Yesterday while sitting in a doctor’s office I saw an older woman in a wheel chair accompanied by a CNA who was taking care of her needs.  She had dementia and was talking loudly like a child, her voice high and shrill, speaking about something that seemed to have happened many years ago.  No one paid her any mind; her attendant did not respond too much since it was most likely something that went on all the time.  There she was, alone, ignored, and she just chatting away, perhaps not knowing that for some she was a simple annoyance.  Yet for her, this elderly woman, her world was real. She was alone, just talking about something that was in fact for her, very important.  In the inner world of each of us, there is no past, present, or future, it is all now. When in a demented state this reality becomes something all too real; where the past becomes the present and the ‘future’ the ‘now’ forgotten    I was reading a book to pass the time, but in my own heart I felt sad (and yes annoyed at the same time) and did what I could and that was pray for her and somehow be with her in her aloneness.  I know for some this sounds foolish, but for me, God, the eternal is the most real thing there is.  The ‘Now’ of God is eternal, our ’Now’ is  fleeting.  So yes it was sad. Yet this elderly woman is not just ‘meat’ but a being made in the image of God, so that makes the sadness perhaps manageable.  I don’t think faith is an escape from life, but allows those who have it to embrace the pain that comes without needing to run away; which I feel leads to self destructive actions and reactions as well.  Secular Humanism can do it for some, giving them the tools to face the absurdity of life and to keep going without giving in to despair. 

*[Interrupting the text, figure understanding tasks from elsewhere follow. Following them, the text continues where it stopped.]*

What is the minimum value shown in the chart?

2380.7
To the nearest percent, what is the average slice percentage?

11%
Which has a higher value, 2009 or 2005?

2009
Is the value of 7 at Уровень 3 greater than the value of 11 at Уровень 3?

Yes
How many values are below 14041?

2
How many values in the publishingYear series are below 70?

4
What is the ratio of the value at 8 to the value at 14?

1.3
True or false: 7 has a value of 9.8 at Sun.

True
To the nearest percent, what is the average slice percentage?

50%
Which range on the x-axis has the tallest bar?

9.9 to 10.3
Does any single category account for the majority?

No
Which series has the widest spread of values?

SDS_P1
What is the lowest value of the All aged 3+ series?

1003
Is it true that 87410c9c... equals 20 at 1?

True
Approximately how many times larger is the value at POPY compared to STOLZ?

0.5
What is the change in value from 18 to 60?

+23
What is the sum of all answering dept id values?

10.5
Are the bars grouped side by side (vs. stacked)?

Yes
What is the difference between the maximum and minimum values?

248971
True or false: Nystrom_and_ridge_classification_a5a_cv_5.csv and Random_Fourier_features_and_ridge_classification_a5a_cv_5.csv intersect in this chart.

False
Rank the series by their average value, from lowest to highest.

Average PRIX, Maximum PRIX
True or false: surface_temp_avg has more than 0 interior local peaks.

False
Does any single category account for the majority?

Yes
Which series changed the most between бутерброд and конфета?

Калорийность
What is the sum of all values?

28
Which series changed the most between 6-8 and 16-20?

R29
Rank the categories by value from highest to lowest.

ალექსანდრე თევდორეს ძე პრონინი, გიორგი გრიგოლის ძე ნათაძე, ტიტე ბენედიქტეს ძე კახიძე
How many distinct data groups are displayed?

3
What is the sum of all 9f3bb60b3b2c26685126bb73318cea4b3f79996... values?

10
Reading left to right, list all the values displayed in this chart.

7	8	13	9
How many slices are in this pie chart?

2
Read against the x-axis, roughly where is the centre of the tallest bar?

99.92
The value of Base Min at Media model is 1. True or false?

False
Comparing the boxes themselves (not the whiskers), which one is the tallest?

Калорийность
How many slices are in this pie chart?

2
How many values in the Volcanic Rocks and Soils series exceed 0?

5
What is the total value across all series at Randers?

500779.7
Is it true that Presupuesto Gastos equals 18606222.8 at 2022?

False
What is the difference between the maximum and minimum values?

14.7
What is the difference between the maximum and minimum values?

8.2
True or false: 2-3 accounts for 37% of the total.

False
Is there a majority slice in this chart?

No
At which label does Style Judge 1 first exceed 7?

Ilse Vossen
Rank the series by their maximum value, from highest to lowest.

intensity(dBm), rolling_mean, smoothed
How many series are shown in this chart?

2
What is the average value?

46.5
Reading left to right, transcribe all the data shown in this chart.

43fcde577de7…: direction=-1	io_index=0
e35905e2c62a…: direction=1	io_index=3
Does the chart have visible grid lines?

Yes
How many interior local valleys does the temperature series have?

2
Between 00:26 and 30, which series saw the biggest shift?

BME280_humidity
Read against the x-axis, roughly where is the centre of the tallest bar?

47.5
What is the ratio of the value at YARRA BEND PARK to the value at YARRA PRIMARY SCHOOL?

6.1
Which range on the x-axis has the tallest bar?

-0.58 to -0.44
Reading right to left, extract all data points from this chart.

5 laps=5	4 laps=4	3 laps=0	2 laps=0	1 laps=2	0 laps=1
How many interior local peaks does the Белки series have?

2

 As life progresses, at least for me, it becomes more dreamlike.  The far past and the present can at times seem very close; the water that is said to run under the bridge seems to disappear and there is only ‘now’.  This is at times a comfort, at others not.  Life is not what I thought when young and perhaps if I live to be 80 or 90, my understanding will continue to change…..boy that makes me wonder….what are we becoming?  What are we called to?  I think love has something to do with it, for that is what is longed for  and manifested all around us in our art, literature and yes music.  So the term "God is love", is not just a cliché, but telling us something about the actual nature of reality.  Imagine that.